Presidents have the authority to modernize aspects of the U.S. visa system. Here’s what President Donald Trump could do:
First, update Schedule A, the Labor Department’s list of shortage occupations that fast-track green cards. Largely unchanged since the 1990s, it should immediately include artificial intelligence and machine learning researchers, quantum computing scientists and semiconductor engineers — and establish a data-driven process for regular updates. Adding these fields cuts red tape and provides the predictability necessary to recruit top scientists.
Second, unlock the O-1A visa for researchers and entrepreneurs. Britain and Singapore offer dedicated “founder tracks.” America can match this: Direct U.S. Citizenship and Immigration Services to recognize citation metrics and venture capital backing as “extraordinary ability.” This visa is uncapped yet underused (only about 4,500 STEM approvals in 2023). The bottleneck is how narrowly we define who counts as “extraordinary.” Academic journals and private capital markets efficiently identify breakthrough talent.

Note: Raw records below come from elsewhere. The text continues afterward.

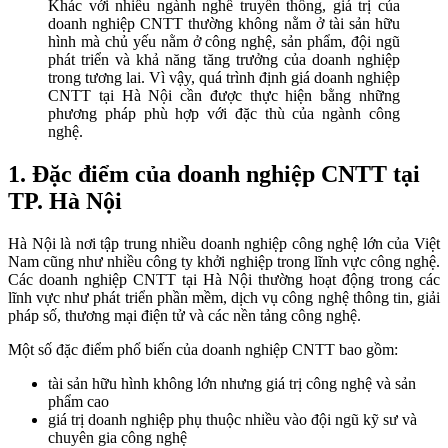
Khác với nhiều ngành nghề truyền thống, giá trị của
doanh nghiệp CNTT thường không nằm ở tài sản hữu
hình mà chủ yếu nằm ở công nghệ, sản phẩm, đội ngũ
phát triển và khả năng tăng trưởng của doanh nghiệp
trong tương lai. Vì vậy, quá trình định giá doanh nghiệp
CNTT tại Hà Nội cần được thực hiện bằng những
phương pháp phù hợp với đặc thù của ngành công
nghệ.
1. Đặc điểm của doanh nghiệp CNTT tại
TP. Hà Nội
Hà Nội là nơi tập trung nhiều doanh nghiệp công nghệ lớn của Việt
Nam cũng như nhiều công ty khởi nghiệp trong lĩnh vực công nghệ.
Các doanh nghiệp CNTT tại Hà Nội thường hoạt động trong các
lĩnh vực như phát triển phần mềm, dịch vụ công nghệ thông tin, giải
pháp số, thương mại điện tử và các nền tảng công nghệ.
Một số đặc điểm phổ biến của doanh nghiệp CNTT bao gồm:
tài sản hữu hình không lớn nhưng giá trị công nghệ và sản
phẩm cao
giá trị doanh nghiệp phụ thuộc nhiều vào đội ngũ kỹ sư và
chuyên gia công nghệ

Clearer guidance would unlock the category for scientists creating knowledge and founders building companies.
Third, establish a presumption of eligibility for National Interest Waivers for U.S.-trained STEM PhDs — a reform with bipartisan backing. This uses existing authority to retain research university graduates who are most critical to our industrial base. Many PhD graduates leave as green card backlogs prevent them from starting companies, changing jobs freely or establishing long-term security for their families.
Finally, allow renewable STEM OPT extensions for high earners in Schedule A fields with salaries above the 75th percentile in the industry, or at prevailing institutional rates for research positions at universities. These renewable periods create stable pathways for high-value talent while scientists navigate establishing permanent residency. This regulatory certainty would counter British and Canadian offers that scientists accept while facing H-1B lottery uncertainty and 12- to 18-month processing delays.
Critics may argue that these actions threaten American workers. But the policies target PhD holders in STEM fields with documented domestic shortages. Georgetown University’s workforce projections show that the U.S. needs 4.5 million additional workers with bachelor’s degrees or higher through 2032, with acute shortages in engineering, computer and mathematical occupations, and health care.
The choice isn’t between domestic and foreign talent; the nation was built on both. Investing in domestic STEM education is essential. But building homegrown capacity takes years. China graduated 3.57 million STEM students in 2020; the U.S. graduated 820,000. Closing that gap domestically would require quadrupling university STEM capacity and reversing current demographic trends.
America’s post-World War II scientific leadership emerged from a powerful ecosystem that recruited the world’s best minds. But our current visa system, built for 1990s labor markets, obstructs rather than accelerates growth.
Great presidents are remembered for the infrastructure they build. President Dwight D. Eisenhower’s Interstate Highway System unlocked commerce and opportunity on a large scale. President Trump can secure a different kind of infrastructure legacy: a talent pipeline that will power American innovation for generations to come.